What is clear is that the EU is about to respond to the big American plan, even though some members are worried that doing so could start a trade war. And the White House knows about the problems because they have set up a US-EU task force to look into them.
How is the UK doing global fight?
Less clear is where the UK stands in all of this.
The BBC knows that both the Business and Trade Secretaries have talked to their US counterparts about their concerns, but it’s not clear what their exact demands are. Grant Shapps, who is in charge of business in the UK, says that the country doesn’t need a package of green incentives like the US does because the UK is already “ahead of the game.”
The US Inflation Reduction Act is all about investing in renewable energy, which is what we’ve done. We’ve done it a decade ago,” he told me.
“That’s why we don’t just have the world’s biggest offshore wind farm; we also have the second, third, and fourth biggest, and one that’s even bigger is on the way.”
He is also sure that the UK won’t be left out of what may end up being a split between the EU and the US over this issue.
He also said that he had talked to John Kerry, the Climate Envoy in the Biden ministry. Mr. Shapps says that much of what the US is doing is good. “This new bill needs to be trimmed around the parts that could really affect us, like the protectionist parts.”
How do people in the US feel?
Leaders who have talked to their US counterparts about the Inflation Reduction Act say that it was all a mistake and that the US “forgot” about Europe when they wrote this law, which they call an act of “half aggression” on the economy.
People have said that this was all meant for China and not for Europe. But there is no doubt that big European manufacturers are having their minds changed. Even though the need for net zero does lead to more manufacturing in Europe and North America, one European leader says that there is a red line that shouldn’t be crossed.
People told me that things could get complicated if European export production, investments, and jobs start to move across the Atlantic.
There is also worry that “green technologies” won’t be enough to fix this. Because the pandemic caused bottlenecks in the supply chain, countries are thinking twice about how much they depend on East Asia, and not just China, to make their goods.
In both the EU and the US, new places are being built to make microchips, and large tech companies in the west are getting a lot of money to do this. Europe calls this “strategic autonomy”, the Americans call it “friend shoring” or the restoring of supply chains to friendly nations.

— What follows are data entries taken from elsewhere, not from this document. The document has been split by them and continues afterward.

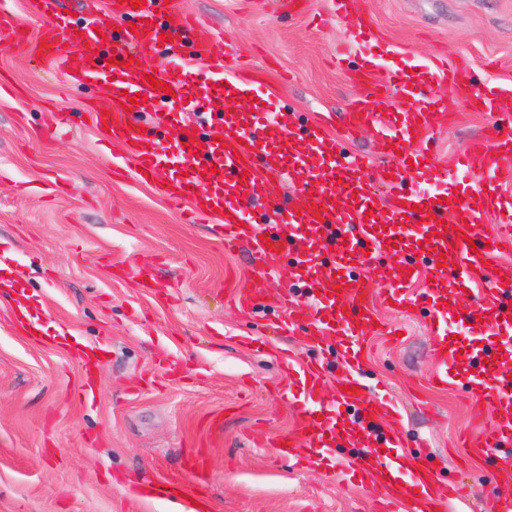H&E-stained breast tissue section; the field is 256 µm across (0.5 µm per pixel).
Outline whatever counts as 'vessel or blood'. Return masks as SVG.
Wrapping results in <instances>:
<instances>
[{"instance_id": "1", "label": "vessel or blood", "mask_w": 512, "mask_h": 512, "mask_svg": "<svg viewBox=\"0 0 512 512\" xmlns=\"http://www.w3.org/2000/svg\"><path fill=\"white\" fill-rule=\"evenodd\" d=\"M330 2L334 16L359 19L354 40L371 41L372 25L365 20L367 0ZM59 5L60 0H28L29 13L45 21L35 52L73 84L99 75L108 48L120 53L123 65L112 78L108 103L105 109L92 110L91 122L101 141L124 144L137 179L169 200L188 203L190 217L221 215L225 241L245 244L256 265H263L288 242L299 243L296 271L310 280L315 302L308 309L294 301L288 303L285 326L293 328L308 315L312 342L341 337L344 375L336 402L362 407L365 416L359 421V439L368 442L375 437L378 417L400 419L395 405L371 403L355 371L367 336H395L402 328L378 322L372 291L354 269L369 255L399 251L407 242L420 241L432 256L441 257L443 269L450 272L447 285L432 289L433 299L448 291L456 301L453 319L438 316L427 324L429 333L438 338L433 348V385L444 388L465 381L472 398L489 402L495 410L489 428L462 436L458 446L469 455L512 454V364L503 362L495 348L477 350L462 360L449 353L446 342L449 332L459 328L472 335L512 332V277L493 271L496 263L512 255V193L507 190L512 184V123L505 127L497 123L498 118L512 114V89L488 84L474 90L469 82L471 67L463 59L451 66L418 59L402 67L392 62L387 50L372 53L348 74L350 81L361 86V98L348 111L320 113L313 125V145L302 159L308 184L296 193L281 224L262 226L249 220L246 189L260 185L274 197L283 184L280 171L262 170L255 163L263 145L256 131L267 126L266 113H255L253 133L223 136L206 159H197L194 144L183 141L184 165L176 170L153 140L132 129L128 111L130 97L148 94L154 78L171 87L177 101L183 102L189 96V77H196L217 98L231 87L251 97L265 91L260 73L246 69L238 53L216 38L206 19L188 15L182 0H140L136 6L130 0H107L109 19L99 30L83 26L65 38L57 31L62 20ZM115 18L126 22L121 31L112 29ZM173 36L189 42L202 69L192 71L178 60L155 73L141 65V58L168 44ZM439 84L479 104L492 118L486 134L475 136L456 164L458 171L471 177V185L452 194L436 190L446 172L434 154L425 150L431 131L447 127L448 115L438 111L437 100L421 95L420 89ZM393 88L400 91L406 110L379 112L378 102ZM335 125L346 136L371 130L378 154L396 157V164L379 172L388 194L385 224H376L368 216L377 205L372 183L365 177L368 157L336 154L324 139L325 130ZM408 166L413 167L419 188L404 187L402 170ZM417 269L411 261L392 266L381 291L383 300L397 308L406 306ZM287 373L312 396L325 383L319 370L291 366ZM347 437V432L337 428L334 416L311 413L296 433L278 444L277 452L303 461L308 449L328 448ZM353 468L370 491L375 512H446L458 494L456 488L438 487L432 474L418 470L396 450L382 459L359 457ZM496 490L492 512H512V476L497 479Z\"/></svg>"}]
</instances>
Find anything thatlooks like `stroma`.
<instances>
[{"mask_svg": "<svg viewBox=\"0 0 512 512\" xmlns=\"http://www.w3.org/2000/svg\"><path fill=\"white\" fill-rule=\"evenodd\" d=\"M215 33L262 70L267 89L253 98L214 99L196 87L176 125L161 89L137 113L145 134L174 148L192 135L199 154L235 133L229 113L286 112L297 154L319 112H342L360 95L347 71L368 47L349 41L357 19L331 14L329 0H182ZM26 41H0V77L15 93L0 96V256L37 306V331H20L15 304L0 296V512H189L184 502L141 495L153 479L182 482L207 512H371L347 461L356 442L327 449L316 464L277 454L275 440L295 430L306 410L332 401L344 347L334 338L309 345L306 332H282L283 299L300 297L293 247L257 268L246 248L225 244L215 223H184L172 203L135 176L112 171L120 145L102 146L91 108L105 104L99 85L70 84L34 52L42 20L12 0ZM370 19L397 64L436 55L472 64L475 87H512V0H368ZM447 129L430 134L441 167L485 125L463 97L446 96ZM421 261L414 304L381 319L406 318L408 334L364 345L362 377L378 400L398 406L409 457L429 441V464L463 495L449 512H485L495 494L496 457L457 453L460 431H480L491 406L455 387H430L435 341L426 293L436 270L421 249L370 257L358 271L368 288L383 271ZM152 267L159 289L141 291L133 269ZM261 288L264 301L241 312L233 296ZM93 346L101 364L85 379L74 350ZM324 364L326 385L309 398L289 380V363Z\"/></svg>", "mask_w": 512, "mask_h": 512, "instance_id": "1", "label": "stroma"}]
</instances>
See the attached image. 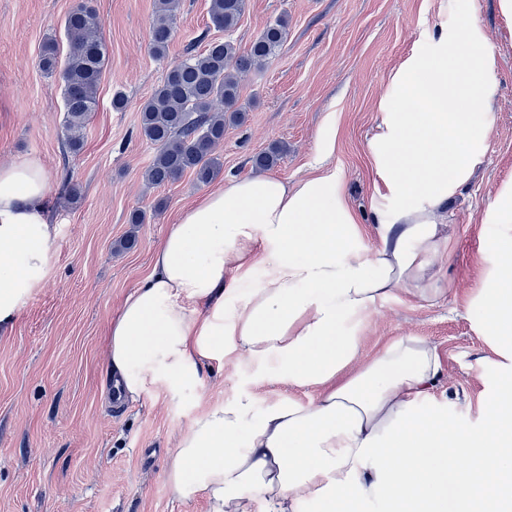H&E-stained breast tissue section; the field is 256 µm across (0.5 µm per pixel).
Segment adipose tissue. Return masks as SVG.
Listing matches in <instances>:
<instances>
[{
	"label": "adipose tissue",
	"instance_id": "1",
	"mask_svg": "<svg viewBox=\"0 0 512 512\" xmlns=\"http://www.w3.org/2000/svg\"><path fill=\"white\" fill-rule=\"evenodd\" d=\"M495 57L466 0H450L437 33L391 76L368 141L375 246L327 168L294 184L229 181L171 226L151 275L109 324L122 395L201 382L228 353L274 360L276 379L318 388L310 402L262 410L244 388L196 414L167 474L176 499L204 498L210 512H297L302 502L311 512H512V183L483 213L485 268L467 307L497 356L482 422L449 417L439 355L419 337L393 339L345 372L359 320L380 301L445 293L448 203L490 148ZM48 186L38 159L0 165V325L44 278L55 240ZM259 266L266 277L250 283Z\"/></svg>",
	"mask_w": 512,
	"mask_h": 512
}]
</instances>
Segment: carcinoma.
<instances>
[{"mask_svg":"<svg viewBox=\"0 0 512 512\" xmlns=\"http://www.w3.org/2000/svg\"><path fill=\"white\" fill-rule=\"evenodd\" d=\"M247 0H210L213 25L226 33L237 27ZM178 0H158L152 24V50L165 55L174 33ZM69 55L57 69V46L52 40L43 48V69L59 72L65 101L67 146L81 150L89 114L96 110L97 90L108 56L102 38V20L88 0H77L64 23ZM288 37V17L277 16L268 22L247 53L241 54L229 39H213L204 49H189L173 65L141 107L140 135L155 146L156 153L145 170L150 186L173 182L191 171L202 184L210 183L220 164L214 157L224 142L227 126L240 125L246 112L239 106V74L264 66ZM288 151L278 143L256 155L257 169H270Z\"/></svg>","mask_w":512,"mask_h":512,"instance_id":"carcinoma-1","label":"carcinoma"}]
</instances>
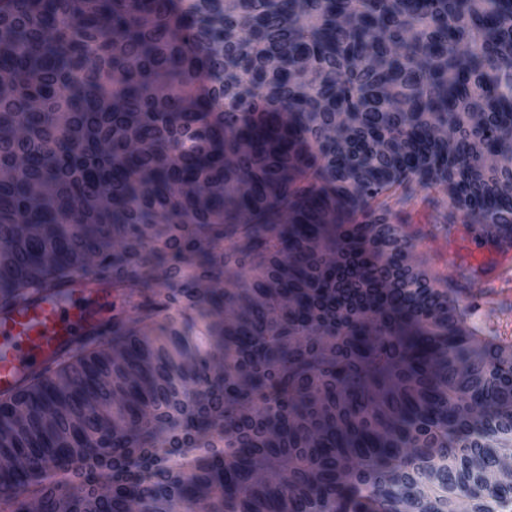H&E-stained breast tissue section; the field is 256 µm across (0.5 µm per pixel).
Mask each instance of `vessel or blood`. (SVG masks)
<instances>
[{
	"label": "vessel or blood",
	"instance_id": "1",
	"mask_svg": "<svg viewBox=\"0 0 512 512\" xmlns=\"http://www.w3.org/2000/svg\"><path fill=\"white\" fill-rule=\"evenodd\" d=\"M440 237L448 244V268L430 272V280H453L463 302L491 308L490 328L512 343V329L503 323L512 315V226L487 223L478 233L470 219L461 218L444 233L432 229L427 235L431 242ZM147 305L155 319L173 320L165 287L141 295L93 273L75 272L0 306V395L20 392L65 357L103 343L139 319Z\"/></svg>",
	"mask_w": 512,
	"mask_h": 512
}]
</instances>
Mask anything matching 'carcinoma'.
I'll list each match as a JSON object with an SVG mask.
<instances>
[{"mask_svg": "<svg viewBox=\"0 0 512 512\" xmlns=\"http://www.w3.org/2000/svg\"><path fill=\"white\" fill-rule=\"evenodd\" d=\"M202 64L211 99L174 90ZM510 84L512 0H0V304L95 270L214 331L204 353L135 324L0 398V512H512V354L455 284L391 287L389 214L336 225L396 186L496 222ZM175 374L224 454L149 486Z\"/></svg>", "mask_w": 512, "mask_h": 512, "instance_id": "obj_1", "label": "carcinoma"}]
</instances>
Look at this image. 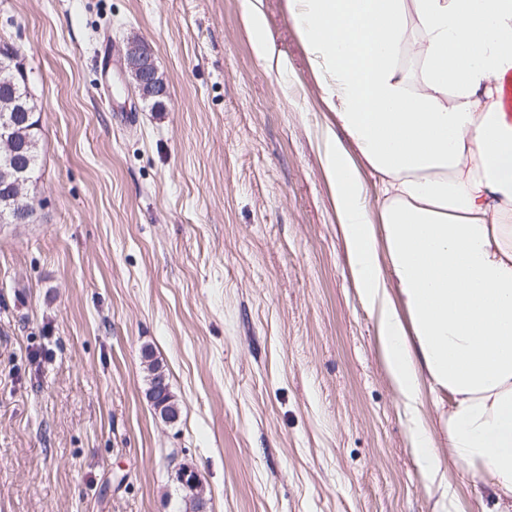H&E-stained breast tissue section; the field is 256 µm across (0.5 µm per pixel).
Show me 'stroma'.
I'll return each mask as SVG.
<instances>
[{"label":"stroma","instance_id":"1","mask_svg":"<svg viewBox=\"0 0 512 512\" xmlns=\"http://www.w3.org/2000/svg\"><path fill=\"white\" fill-rule=\"evenodd\" d=\"M266 71L243 0H0L40 116L26 194L0 224V512H497L452 463L420 471L350 278L314 134L326 119L287 0ZM149 44L163 110L118 64ZM181 408L149 398L143 349ZM171 476L185 487L195 512H209V500L197 473H192L183 464H178L171 470Z\"/></svg>","mask_w":512,"mask_h":512}]
</instances>
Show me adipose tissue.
Masks as SVG:
<instances>
[{"label": "adipose tissue", "mask_w": 512, "mask_h": 512, "mask_svg": "<svg viewBox=\"0 0 512 512\" xmlns=\"http://www.w3.org/2000/svg\"><path fill=\"white\" fill-rule=\"evenodd\" d=\"M243 23L287 60L262 0ZM320 99L316 132L354 285L423 473L451 456L512 510V0H288Z\"/></svg>", "instance_id": "adipose-tissue-1"}]
</instances>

It means that huge amounts of investment will be moved away from where they are now, at a time when many industries are going through huge transformations. This process could change the way the world makes things for the next 100 years.
Some people in the British business world worry that the EU and the US will global fight over not just electric cars, but also microchips and other important technologies. And it’s clear that the “globe” that “global Britain” wanted to be a part of after Brexit has changed a lot, which raises some very important strategic questions about Britain’s future.